=== Begin Enclosure ===
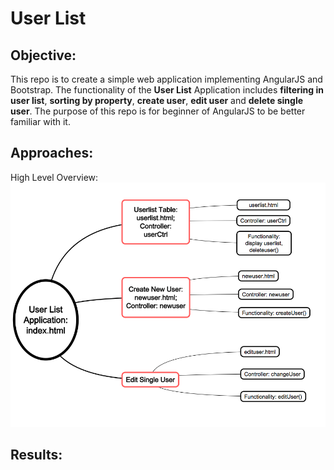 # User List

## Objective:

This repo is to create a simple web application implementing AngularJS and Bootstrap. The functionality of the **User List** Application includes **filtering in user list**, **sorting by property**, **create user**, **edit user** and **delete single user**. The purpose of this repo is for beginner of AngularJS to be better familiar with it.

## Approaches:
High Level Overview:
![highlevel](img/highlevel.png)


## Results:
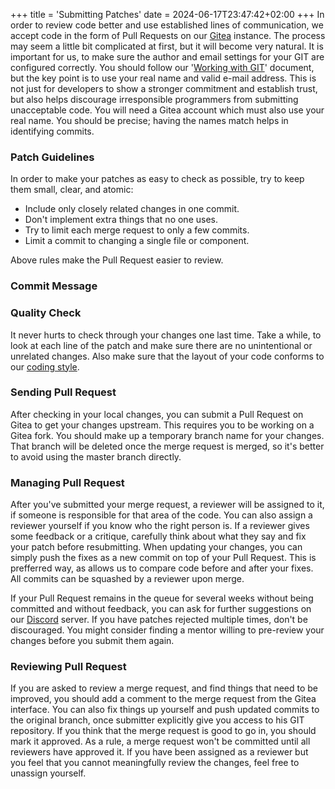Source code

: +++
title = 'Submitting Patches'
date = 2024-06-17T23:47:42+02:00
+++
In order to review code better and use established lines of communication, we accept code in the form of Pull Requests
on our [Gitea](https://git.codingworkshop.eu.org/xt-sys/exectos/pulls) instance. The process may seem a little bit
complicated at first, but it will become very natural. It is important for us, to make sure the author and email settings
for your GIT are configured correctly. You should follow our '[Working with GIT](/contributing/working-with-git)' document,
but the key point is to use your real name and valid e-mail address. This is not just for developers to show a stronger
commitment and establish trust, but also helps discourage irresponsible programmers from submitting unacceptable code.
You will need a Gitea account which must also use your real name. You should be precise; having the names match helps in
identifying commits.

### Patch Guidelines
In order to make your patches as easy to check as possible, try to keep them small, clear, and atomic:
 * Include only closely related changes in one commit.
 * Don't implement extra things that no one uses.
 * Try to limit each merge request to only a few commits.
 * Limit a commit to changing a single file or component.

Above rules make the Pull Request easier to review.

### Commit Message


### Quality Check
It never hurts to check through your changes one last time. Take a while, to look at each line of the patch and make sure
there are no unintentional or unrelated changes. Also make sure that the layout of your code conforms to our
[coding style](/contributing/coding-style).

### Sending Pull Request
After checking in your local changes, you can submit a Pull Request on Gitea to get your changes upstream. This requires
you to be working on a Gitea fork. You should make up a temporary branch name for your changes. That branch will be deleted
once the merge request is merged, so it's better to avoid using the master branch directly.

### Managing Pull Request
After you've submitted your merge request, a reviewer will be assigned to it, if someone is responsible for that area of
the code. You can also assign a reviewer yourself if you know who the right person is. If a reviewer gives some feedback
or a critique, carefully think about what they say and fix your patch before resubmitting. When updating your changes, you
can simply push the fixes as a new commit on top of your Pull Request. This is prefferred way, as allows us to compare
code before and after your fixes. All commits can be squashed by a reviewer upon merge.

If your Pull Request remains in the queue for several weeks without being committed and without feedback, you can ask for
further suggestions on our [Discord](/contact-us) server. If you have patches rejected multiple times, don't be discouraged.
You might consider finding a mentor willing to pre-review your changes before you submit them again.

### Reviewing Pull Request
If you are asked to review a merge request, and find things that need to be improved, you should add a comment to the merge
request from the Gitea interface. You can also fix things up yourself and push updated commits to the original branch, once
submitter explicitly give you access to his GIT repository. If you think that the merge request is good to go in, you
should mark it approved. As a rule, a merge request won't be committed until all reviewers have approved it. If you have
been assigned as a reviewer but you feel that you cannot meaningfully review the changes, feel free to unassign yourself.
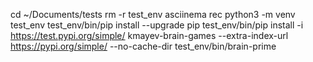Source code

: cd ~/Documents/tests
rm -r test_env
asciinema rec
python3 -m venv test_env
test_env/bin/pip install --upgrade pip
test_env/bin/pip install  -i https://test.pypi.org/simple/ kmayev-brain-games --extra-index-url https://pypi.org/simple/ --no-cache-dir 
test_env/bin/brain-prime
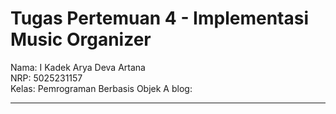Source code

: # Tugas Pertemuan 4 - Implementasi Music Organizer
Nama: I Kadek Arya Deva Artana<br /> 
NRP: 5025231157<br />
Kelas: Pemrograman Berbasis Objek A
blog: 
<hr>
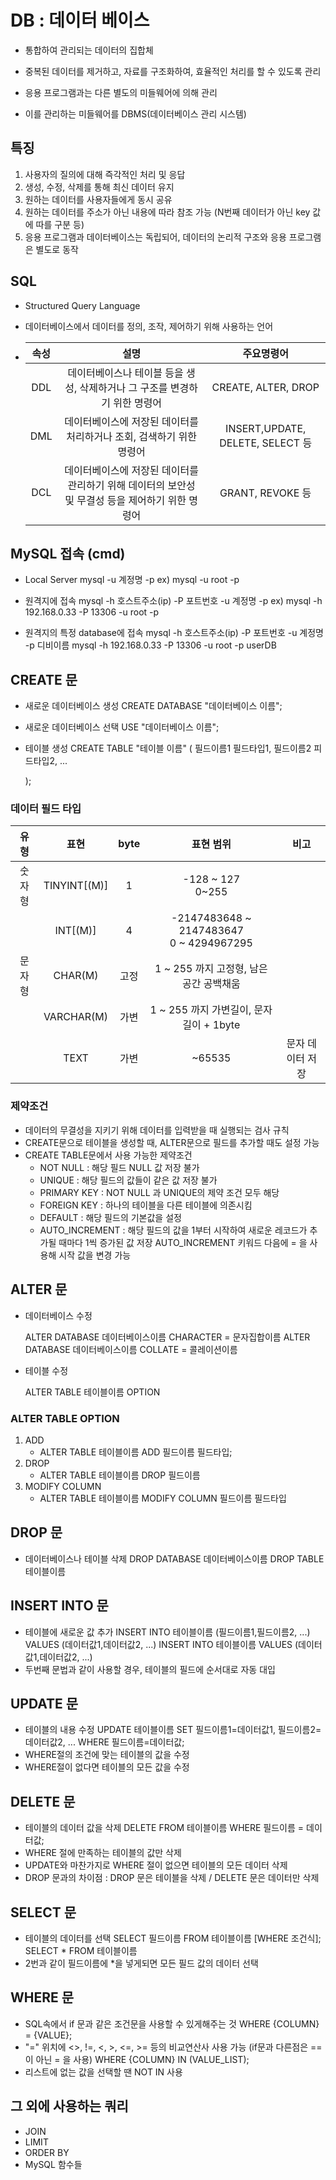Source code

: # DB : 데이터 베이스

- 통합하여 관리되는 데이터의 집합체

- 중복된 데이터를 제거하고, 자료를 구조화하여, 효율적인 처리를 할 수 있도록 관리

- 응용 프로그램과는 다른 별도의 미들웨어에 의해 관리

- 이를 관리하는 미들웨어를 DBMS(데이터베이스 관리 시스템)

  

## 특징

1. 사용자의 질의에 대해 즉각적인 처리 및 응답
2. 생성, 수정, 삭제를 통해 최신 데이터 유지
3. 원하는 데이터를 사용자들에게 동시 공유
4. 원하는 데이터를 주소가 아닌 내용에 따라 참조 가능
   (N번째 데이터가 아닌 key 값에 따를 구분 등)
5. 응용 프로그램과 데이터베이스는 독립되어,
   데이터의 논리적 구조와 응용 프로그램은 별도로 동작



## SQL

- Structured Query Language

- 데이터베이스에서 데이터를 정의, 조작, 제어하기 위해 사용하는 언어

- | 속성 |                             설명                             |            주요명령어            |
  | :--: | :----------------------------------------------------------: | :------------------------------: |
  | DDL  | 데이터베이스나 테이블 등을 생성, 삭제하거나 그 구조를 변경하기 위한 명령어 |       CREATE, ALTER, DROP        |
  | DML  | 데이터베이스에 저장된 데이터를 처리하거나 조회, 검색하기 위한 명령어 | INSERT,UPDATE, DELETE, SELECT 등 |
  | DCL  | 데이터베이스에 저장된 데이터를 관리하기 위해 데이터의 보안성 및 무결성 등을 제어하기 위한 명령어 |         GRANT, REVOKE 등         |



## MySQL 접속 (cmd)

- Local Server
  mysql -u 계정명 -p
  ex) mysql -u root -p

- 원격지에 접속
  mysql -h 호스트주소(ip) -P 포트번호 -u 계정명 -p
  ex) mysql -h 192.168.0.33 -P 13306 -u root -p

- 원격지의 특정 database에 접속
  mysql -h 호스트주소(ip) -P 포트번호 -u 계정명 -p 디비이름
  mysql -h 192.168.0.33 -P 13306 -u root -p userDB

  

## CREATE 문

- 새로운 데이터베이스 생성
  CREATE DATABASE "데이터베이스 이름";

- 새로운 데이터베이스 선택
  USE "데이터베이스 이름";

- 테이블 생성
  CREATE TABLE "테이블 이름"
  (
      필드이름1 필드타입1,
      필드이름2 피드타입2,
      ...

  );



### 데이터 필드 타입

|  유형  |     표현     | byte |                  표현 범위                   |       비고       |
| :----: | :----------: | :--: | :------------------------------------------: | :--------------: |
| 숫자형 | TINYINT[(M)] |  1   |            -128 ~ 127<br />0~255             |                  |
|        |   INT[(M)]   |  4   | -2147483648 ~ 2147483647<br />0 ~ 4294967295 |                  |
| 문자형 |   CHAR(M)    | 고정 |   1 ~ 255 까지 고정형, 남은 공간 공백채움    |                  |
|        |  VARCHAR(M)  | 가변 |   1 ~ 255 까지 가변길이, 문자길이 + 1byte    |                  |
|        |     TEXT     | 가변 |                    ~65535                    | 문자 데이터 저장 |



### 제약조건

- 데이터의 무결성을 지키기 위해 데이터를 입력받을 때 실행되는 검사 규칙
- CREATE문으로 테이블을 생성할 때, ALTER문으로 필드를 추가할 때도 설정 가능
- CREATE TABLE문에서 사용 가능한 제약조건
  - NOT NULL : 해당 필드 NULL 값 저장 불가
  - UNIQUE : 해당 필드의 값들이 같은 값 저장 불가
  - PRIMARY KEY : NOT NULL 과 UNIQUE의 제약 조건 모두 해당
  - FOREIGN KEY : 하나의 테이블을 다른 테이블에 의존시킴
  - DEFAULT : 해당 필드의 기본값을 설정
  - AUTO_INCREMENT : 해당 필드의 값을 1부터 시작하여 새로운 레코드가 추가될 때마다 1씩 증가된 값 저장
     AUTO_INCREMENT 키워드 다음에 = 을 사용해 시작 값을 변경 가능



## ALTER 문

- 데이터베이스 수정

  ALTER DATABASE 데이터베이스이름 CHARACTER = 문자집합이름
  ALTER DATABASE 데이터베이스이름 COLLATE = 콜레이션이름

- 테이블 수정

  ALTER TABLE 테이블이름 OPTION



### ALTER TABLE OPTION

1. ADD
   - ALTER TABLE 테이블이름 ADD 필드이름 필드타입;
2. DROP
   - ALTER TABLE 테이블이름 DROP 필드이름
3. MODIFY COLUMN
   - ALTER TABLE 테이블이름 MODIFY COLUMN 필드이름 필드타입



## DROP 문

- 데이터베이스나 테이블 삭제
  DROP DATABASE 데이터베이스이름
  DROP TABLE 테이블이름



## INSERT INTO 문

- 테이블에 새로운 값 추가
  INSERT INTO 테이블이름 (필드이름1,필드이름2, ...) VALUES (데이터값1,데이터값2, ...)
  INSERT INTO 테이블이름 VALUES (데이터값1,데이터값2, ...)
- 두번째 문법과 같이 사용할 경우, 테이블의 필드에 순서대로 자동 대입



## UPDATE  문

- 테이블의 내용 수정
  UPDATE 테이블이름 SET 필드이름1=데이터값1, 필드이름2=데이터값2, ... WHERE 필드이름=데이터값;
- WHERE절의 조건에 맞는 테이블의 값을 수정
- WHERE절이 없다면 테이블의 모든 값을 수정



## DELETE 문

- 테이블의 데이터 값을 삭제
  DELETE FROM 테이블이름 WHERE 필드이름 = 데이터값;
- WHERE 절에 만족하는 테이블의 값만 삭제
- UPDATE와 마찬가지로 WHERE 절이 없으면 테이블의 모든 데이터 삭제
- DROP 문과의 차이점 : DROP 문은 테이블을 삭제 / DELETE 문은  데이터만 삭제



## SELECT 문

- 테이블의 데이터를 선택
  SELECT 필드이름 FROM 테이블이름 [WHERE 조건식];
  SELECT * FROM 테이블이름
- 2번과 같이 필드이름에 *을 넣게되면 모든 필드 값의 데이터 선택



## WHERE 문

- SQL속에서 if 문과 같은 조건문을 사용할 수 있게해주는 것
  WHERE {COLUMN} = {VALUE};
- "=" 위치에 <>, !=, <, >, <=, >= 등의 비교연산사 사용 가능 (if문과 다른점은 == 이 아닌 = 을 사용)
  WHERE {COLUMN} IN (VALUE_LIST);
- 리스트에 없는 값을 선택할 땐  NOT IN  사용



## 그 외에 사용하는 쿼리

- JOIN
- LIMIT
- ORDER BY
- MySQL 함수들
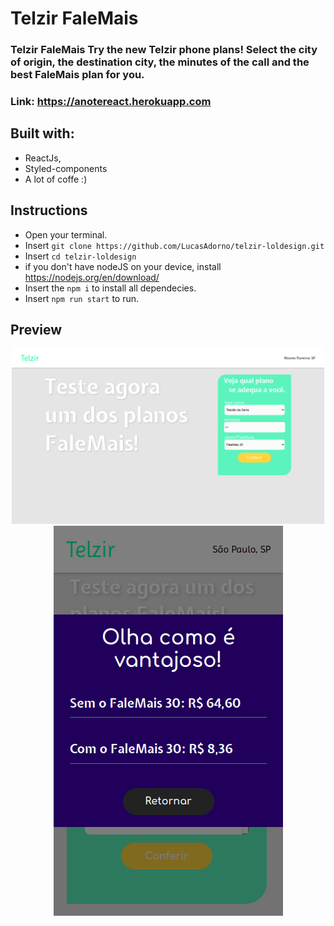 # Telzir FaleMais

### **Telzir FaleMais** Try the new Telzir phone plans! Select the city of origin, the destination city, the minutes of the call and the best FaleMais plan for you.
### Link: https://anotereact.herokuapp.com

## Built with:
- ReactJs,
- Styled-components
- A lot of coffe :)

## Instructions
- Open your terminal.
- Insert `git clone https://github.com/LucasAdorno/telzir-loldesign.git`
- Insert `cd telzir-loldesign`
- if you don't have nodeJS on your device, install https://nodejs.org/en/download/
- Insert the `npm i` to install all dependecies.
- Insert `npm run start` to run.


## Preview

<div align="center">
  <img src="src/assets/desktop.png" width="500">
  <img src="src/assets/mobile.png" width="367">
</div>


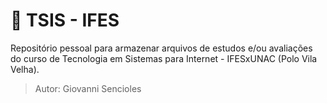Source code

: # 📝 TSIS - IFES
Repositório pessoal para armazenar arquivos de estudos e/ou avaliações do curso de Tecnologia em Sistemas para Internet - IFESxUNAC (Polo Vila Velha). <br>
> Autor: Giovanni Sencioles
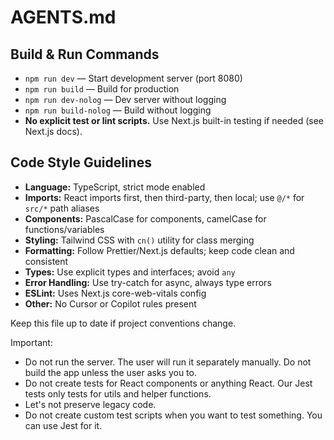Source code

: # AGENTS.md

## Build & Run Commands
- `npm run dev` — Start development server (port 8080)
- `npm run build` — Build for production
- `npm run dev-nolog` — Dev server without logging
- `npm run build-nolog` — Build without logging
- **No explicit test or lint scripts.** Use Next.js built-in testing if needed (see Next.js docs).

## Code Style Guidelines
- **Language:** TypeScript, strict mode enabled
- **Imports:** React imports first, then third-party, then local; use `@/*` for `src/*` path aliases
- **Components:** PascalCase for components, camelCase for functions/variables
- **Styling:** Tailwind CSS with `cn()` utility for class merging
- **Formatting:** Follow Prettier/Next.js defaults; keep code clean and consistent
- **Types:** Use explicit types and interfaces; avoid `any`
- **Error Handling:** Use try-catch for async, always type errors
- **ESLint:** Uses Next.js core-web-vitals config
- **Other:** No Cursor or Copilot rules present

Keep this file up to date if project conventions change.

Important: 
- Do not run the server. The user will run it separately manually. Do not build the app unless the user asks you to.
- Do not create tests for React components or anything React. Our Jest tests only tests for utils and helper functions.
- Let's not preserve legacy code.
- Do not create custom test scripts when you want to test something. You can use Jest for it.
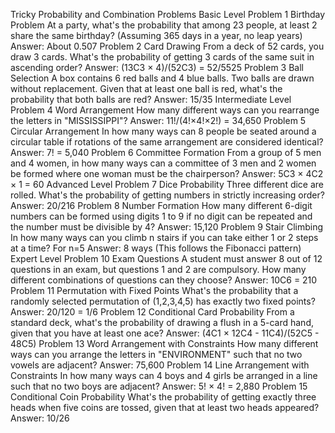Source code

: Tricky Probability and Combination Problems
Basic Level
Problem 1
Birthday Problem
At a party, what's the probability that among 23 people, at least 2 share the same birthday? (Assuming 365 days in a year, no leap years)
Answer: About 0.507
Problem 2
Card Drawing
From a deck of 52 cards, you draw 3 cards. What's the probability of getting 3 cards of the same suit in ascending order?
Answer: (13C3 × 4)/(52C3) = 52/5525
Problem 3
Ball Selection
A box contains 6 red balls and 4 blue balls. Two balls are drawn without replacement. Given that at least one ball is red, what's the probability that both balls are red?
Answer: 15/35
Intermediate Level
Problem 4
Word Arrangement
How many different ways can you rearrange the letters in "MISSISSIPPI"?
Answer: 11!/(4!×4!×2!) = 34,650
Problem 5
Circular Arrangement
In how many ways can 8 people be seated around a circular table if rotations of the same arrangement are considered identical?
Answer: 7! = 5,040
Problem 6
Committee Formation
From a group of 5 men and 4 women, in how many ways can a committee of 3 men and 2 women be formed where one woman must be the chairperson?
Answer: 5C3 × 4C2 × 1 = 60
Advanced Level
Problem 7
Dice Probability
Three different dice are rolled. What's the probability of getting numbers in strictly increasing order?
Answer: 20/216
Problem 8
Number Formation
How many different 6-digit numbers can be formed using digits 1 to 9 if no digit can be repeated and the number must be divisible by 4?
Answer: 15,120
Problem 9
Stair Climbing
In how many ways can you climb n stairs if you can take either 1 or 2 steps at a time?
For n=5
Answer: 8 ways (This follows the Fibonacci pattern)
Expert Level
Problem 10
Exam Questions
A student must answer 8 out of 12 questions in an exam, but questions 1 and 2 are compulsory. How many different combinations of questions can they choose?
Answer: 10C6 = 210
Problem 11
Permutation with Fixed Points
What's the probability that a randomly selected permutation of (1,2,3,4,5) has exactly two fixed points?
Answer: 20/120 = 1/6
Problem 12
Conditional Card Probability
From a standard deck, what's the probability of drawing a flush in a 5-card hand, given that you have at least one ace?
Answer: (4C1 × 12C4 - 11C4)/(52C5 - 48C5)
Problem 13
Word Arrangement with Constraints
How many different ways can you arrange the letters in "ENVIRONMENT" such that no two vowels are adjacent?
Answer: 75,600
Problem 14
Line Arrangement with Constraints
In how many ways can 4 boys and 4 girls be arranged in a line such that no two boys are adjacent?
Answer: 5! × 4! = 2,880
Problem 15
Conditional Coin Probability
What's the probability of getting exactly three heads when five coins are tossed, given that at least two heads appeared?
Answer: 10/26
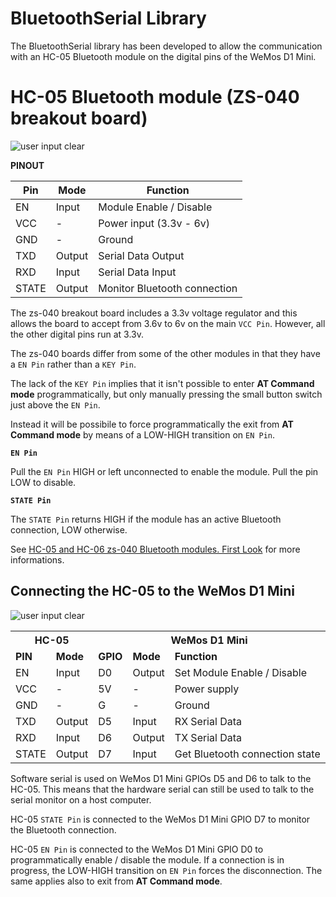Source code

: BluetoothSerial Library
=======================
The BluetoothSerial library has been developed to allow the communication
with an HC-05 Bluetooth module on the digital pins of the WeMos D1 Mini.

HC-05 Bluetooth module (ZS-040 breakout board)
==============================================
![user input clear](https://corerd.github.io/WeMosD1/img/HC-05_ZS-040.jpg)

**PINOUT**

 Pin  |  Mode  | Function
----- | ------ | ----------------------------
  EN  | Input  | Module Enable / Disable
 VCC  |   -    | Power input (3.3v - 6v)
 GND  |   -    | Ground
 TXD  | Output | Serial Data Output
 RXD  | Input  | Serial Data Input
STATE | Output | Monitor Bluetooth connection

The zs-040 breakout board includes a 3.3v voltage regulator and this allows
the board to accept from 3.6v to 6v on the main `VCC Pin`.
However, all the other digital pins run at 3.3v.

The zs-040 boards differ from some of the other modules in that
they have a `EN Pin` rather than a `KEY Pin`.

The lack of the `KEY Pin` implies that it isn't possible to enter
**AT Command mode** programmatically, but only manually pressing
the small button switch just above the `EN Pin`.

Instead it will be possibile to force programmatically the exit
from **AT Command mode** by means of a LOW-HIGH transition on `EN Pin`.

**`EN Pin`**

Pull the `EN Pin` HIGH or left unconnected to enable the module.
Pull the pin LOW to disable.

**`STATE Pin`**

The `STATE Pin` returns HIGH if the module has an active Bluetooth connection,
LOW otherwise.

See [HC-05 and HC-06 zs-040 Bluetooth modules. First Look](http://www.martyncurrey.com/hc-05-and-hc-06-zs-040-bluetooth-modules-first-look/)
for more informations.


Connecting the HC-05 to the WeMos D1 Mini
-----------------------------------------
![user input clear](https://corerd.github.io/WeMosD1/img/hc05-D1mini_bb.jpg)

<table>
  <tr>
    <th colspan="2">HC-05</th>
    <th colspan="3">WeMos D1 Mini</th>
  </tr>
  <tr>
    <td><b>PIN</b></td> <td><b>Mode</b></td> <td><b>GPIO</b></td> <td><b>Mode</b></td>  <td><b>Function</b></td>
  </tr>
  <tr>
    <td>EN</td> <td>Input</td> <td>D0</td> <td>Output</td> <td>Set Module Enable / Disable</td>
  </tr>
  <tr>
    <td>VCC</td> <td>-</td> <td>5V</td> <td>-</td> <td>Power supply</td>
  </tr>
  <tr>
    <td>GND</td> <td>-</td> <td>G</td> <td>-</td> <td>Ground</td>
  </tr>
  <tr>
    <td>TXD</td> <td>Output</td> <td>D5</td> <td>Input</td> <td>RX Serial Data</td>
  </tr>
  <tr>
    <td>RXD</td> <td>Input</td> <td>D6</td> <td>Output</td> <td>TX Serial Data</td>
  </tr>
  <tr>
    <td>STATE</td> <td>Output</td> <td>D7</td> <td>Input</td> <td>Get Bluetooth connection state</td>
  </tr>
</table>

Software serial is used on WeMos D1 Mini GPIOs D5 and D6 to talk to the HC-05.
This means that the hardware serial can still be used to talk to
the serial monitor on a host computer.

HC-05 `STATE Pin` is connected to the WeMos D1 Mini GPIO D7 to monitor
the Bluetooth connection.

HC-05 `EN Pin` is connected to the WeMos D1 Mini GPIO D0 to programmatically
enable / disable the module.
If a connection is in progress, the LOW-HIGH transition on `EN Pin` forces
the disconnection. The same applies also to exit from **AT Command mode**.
=== End Enclosure ===
- _Task details_
How many lines of the entries above contain the word "functions"? Give only the number.

- _Exercise solution_
2